---------- ENTRIES SUPPLIED ----------

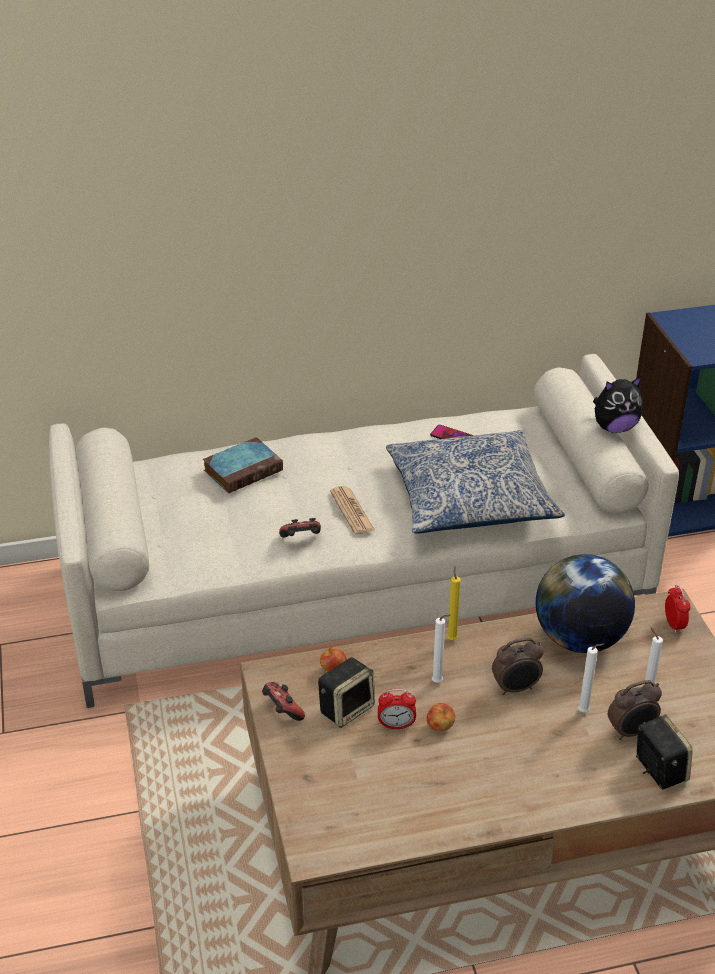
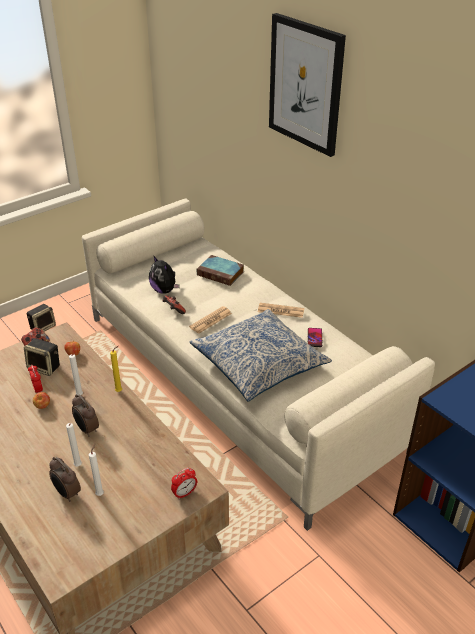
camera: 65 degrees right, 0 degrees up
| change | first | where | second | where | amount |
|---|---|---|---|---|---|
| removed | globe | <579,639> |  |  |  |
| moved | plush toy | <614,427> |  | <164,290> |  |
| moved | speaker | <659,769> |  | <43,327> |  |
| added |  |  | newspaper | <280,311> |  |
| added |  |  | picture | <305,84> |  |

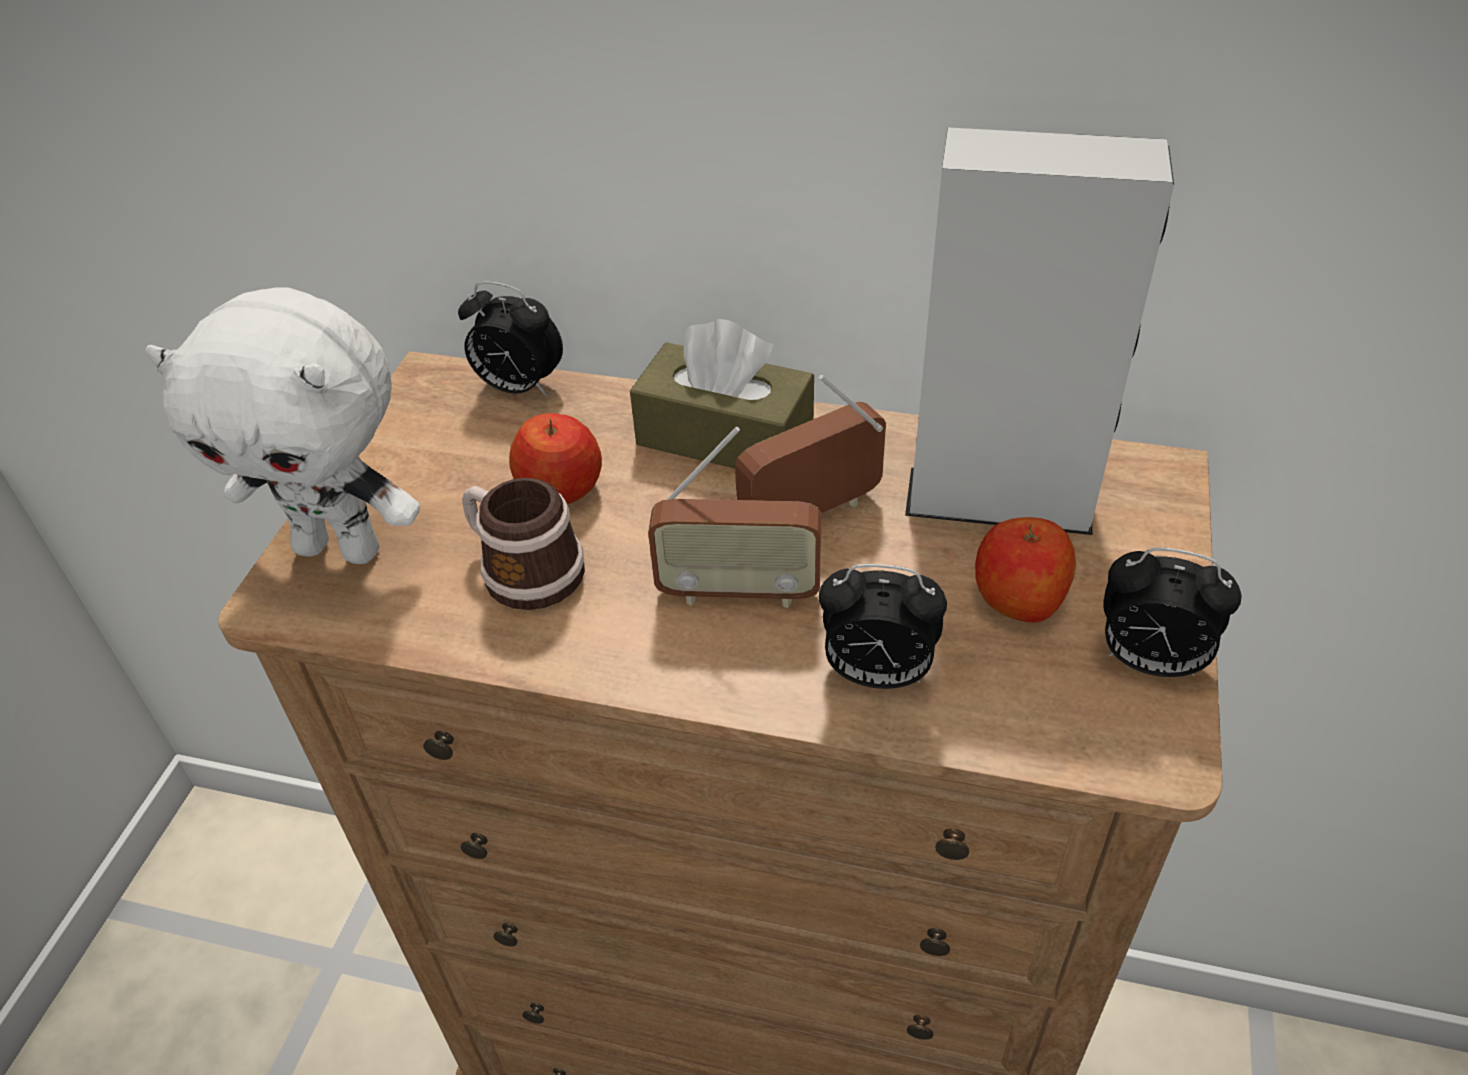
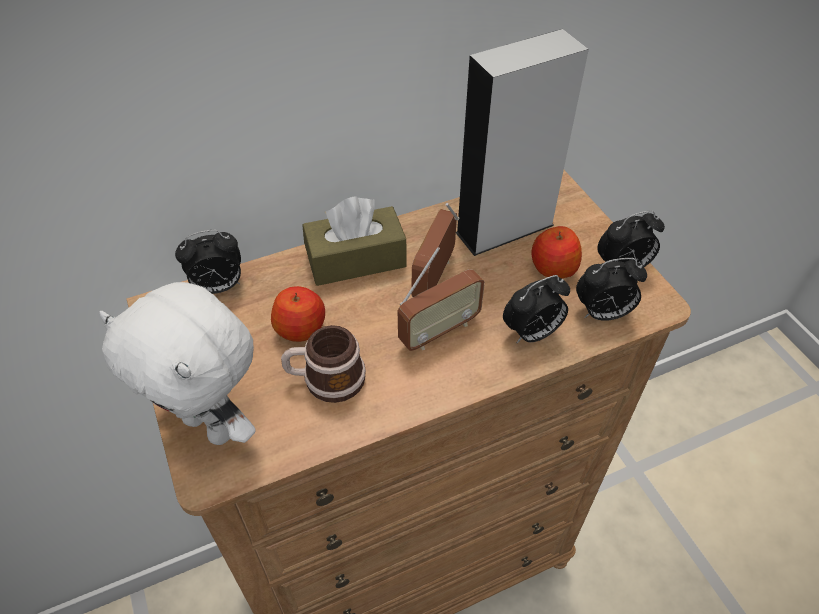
camera: 40 degrees left, 5 degrees up
| change | first | where | second | where | amount |
|---|---|---|---|---|---|
| turned | white plush toy | <342,547> |  | <213,425> | 60 degrees clockwise |
| added |  |  | alarm clock | <602,313> |  |

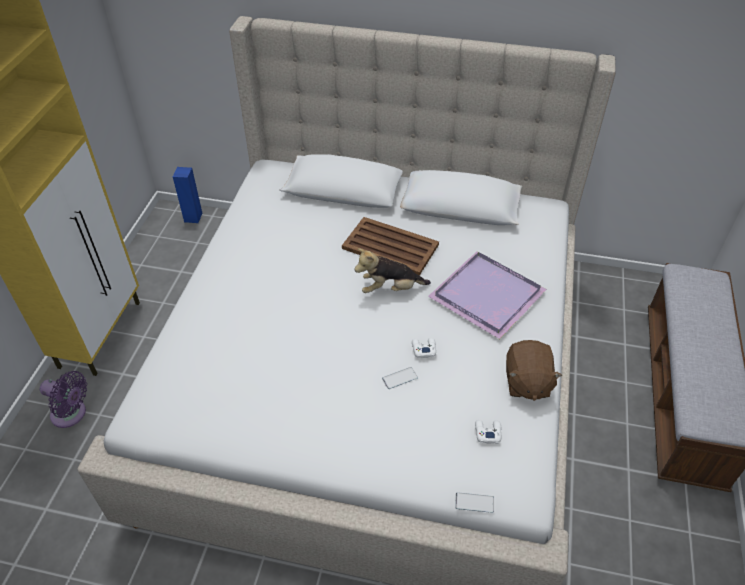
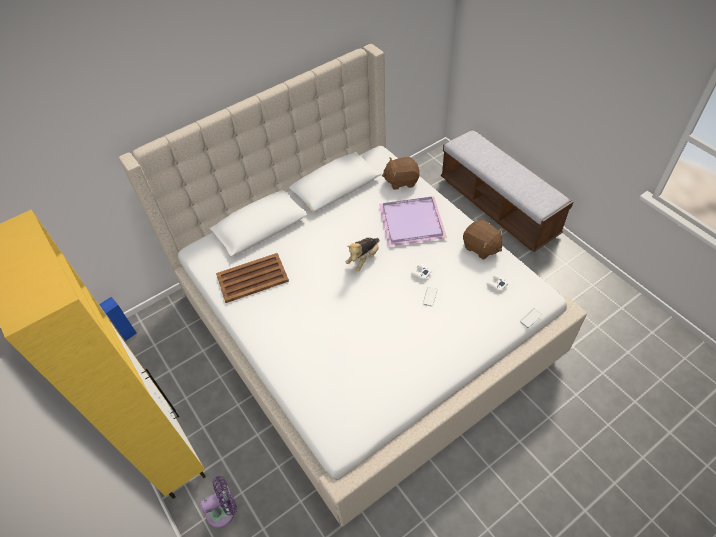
camera: 45 degrees left, 5 degrees up
| change | first | where | second | where | amount |
|---|---|---|---|---|---|
| moved | brown tray | <391,247> |  | <253,278> |  |
| added |  |  | brown plush toy | <401,181> |  |

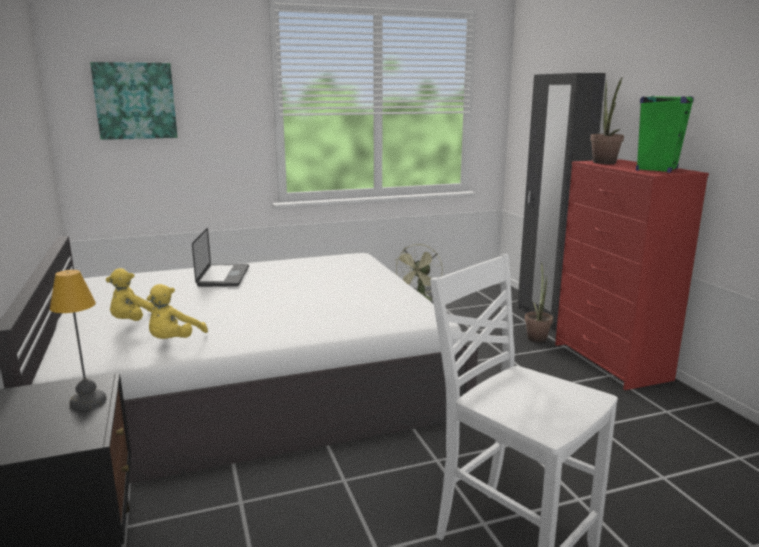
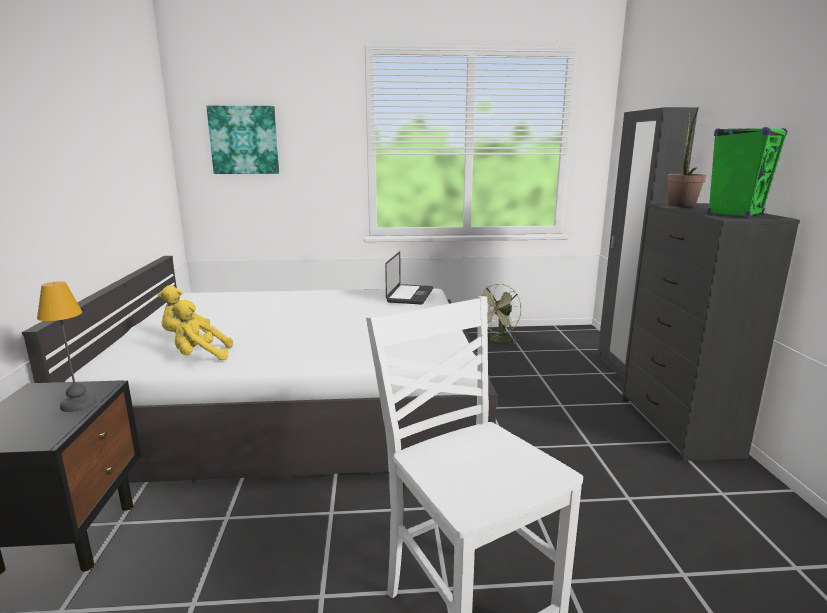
camera: 15 degrees right, 0 degrees up
| change | first | where | second | where | amount |
|---|---|---|---|---|---|
| turned | yellow plush toy | <174,341> |  | <201,356> | 45 degrees clockwise |
| moved | laptop | <223,276> |  | <410,295> |  |
| removed | potted plant | <537,336> |  |  |  |
| recoloured | red dresser | <611,362> | black dresser | <678,426> |  |

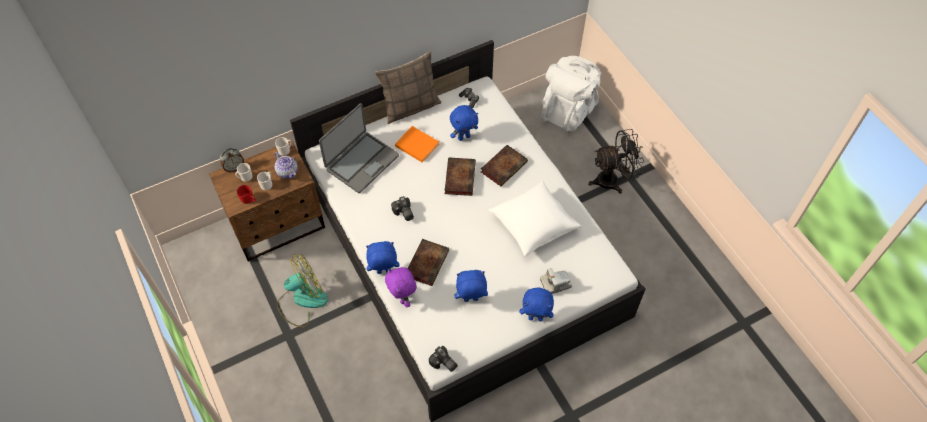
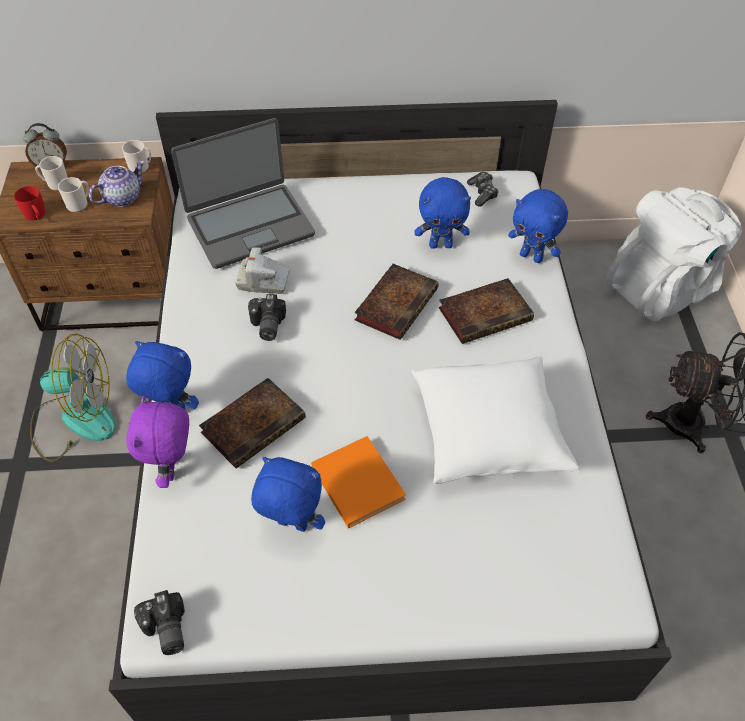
camera: 25 degrees right, 5 degrees down
| change | first | where | second | where | amount |
|---|---|---|---|---|---|
| turned | teapot | <288,172> |  | <122,197> | 120 degrees counterclockwise |
| removed | pillow | <410,107> |  |  |  |
| moved | orange book | <416,144> |  | <356,480> |  |
| moved | blue plush toy | <535,317> |  | <532,256> |  |
| moved | photo camera | <555,283> |  | <263,281> |  |

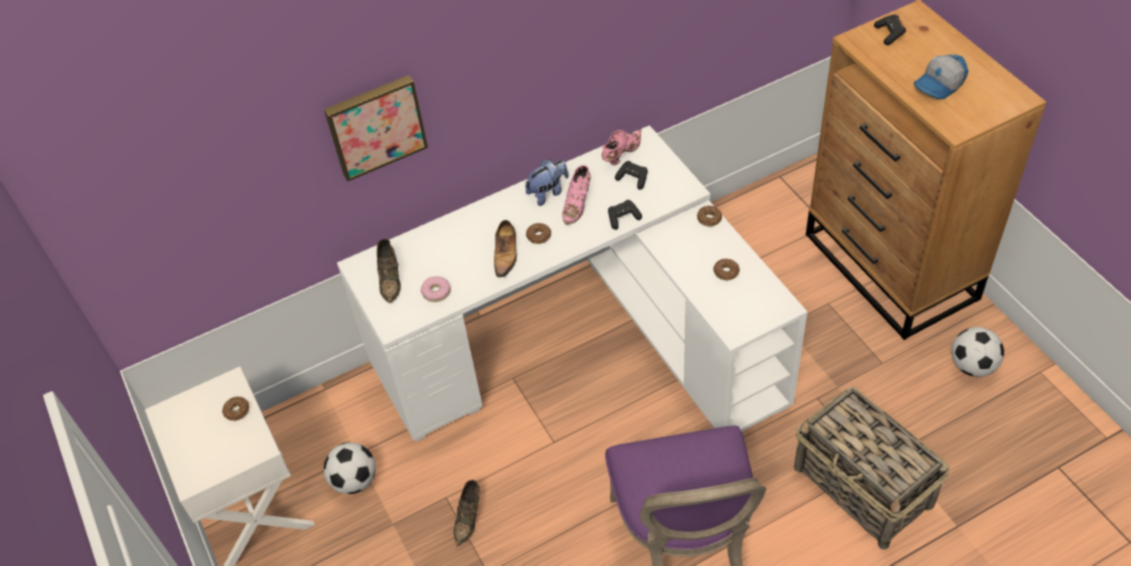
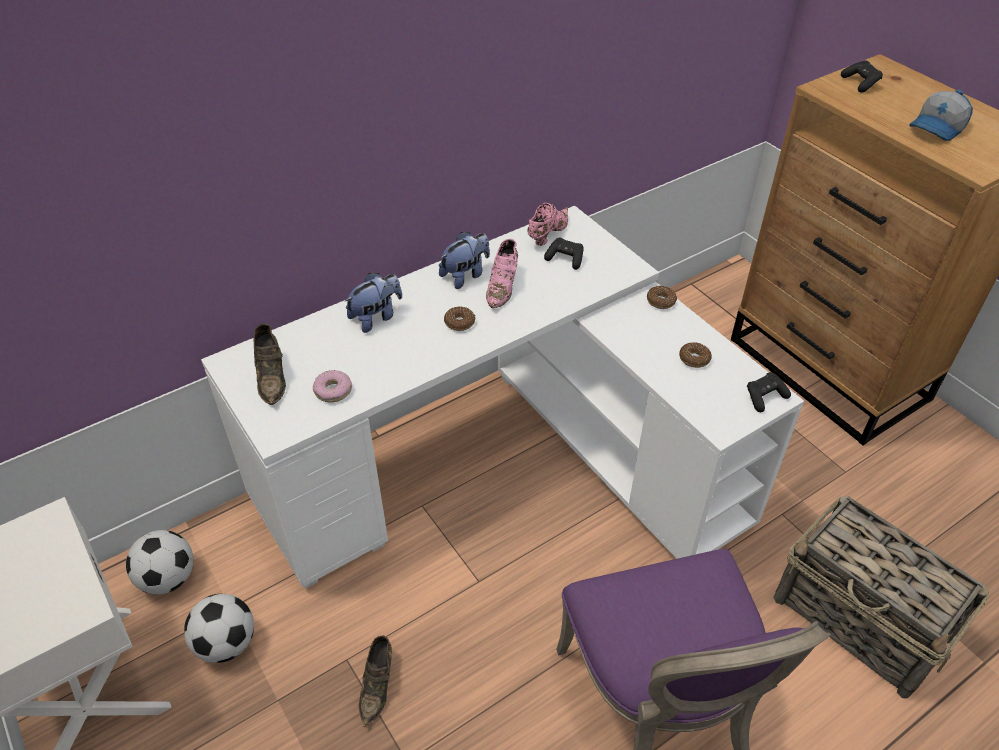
camera: 10 degrees left, 5 degrees down
| change | first | where | second | where | amount |
|---|---|---|---|---|---|
| removed | donut | <237,411> |  |  |  |
| removed | picture | <375,125> |  |  |  |
| removed | shoe | <506,254> |  |  |  |
| moved | black game controller | <623,218> |  | <764,397> |  |
| moved | football | <972,366> |  | <168,578> |  |
| added |  |  | plush toy | <376,317> |  |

----------

-- TASK REQUIREMENTS --
Send back the data above verbatim, leaving out its pictures.

-- OUTPUT OF THE EXERCISE --
camera: 65 degrees right, 0 degrees up
| change | first | where | second | where | amount |
|---|---|---|---|---|---|
| removed | globe | <579,639> |  |  |  |
| moved | plush toy | <614,427> |  | <164,290> |  |
| moved | speaker | <659,769> |  | <43,327> |  |
| added |  |  | newspaper | <280,311> |  |
| added |  |  | picture | <305,84> |  |

camera: 40 degrees left, 5 degrees up
| change | first | where | second | where | amount |
|---|---|---|---|---|---|
| turned | white plush toy | <342,547> |  | <213,425> | 60 degrees clockwise |
| added |  |  | alarm clock | <602,313> |  |

camera: 45 degrees left, 5 degrees up
| change | first | where | second | where | amount |
|---|---|---|---|---|---|
| moved | brown tray | <391,247> |  | <253,278> |  |
| added |  |  | brown plush toy | <401,181> |  |

camera: 15 degrees right, 0 degrees up
| change | first | where | second | where | amount |
|---|---|---|---|---|---|
| turned | yellow plush toy | <174,341> |  | <201,356> | 45 degrees clockwise |
| moved | laptop | <223,276> |  | <410,295> |  |
| removed | potted plant | <537,336> |  |  |  |
| recoloured | red dresser | <611,362> | black dresser | <678,426> |  |

camera: 25 degrees right, 5 degrees down
| change | first | where | second | where | amount |
|---|---|---|---|---|---|
| turned | teapot | <288,172> |  | <122,197> | 120 degrees counterclockwise |
| removed | pillow | <410,107> |  |  |  |
| moved | orange book | <416,144> |  | <356,480> |  |
| moved | blue plush toy | <535,317> |  | <532,256> |  |
| moved | photo camera | <555,283> |  | <263,281> |  |

camera: 10 degrees left, 5 degrees down
| change | first | where | second | where | amount |
|---|---|---|---|---|---|
| removed | donut | <237,411> |  |  |  |
| removed | picture | <375,125> |  |  |  |
| removed | shoe | <506,254> |  |  |  |
| moved | black game controller | <623,218> |  | <764,397> |  |
| moved | football | <972,366> |  | <168,578> |  |
| added |  |  | plush toy | <376,317> |  |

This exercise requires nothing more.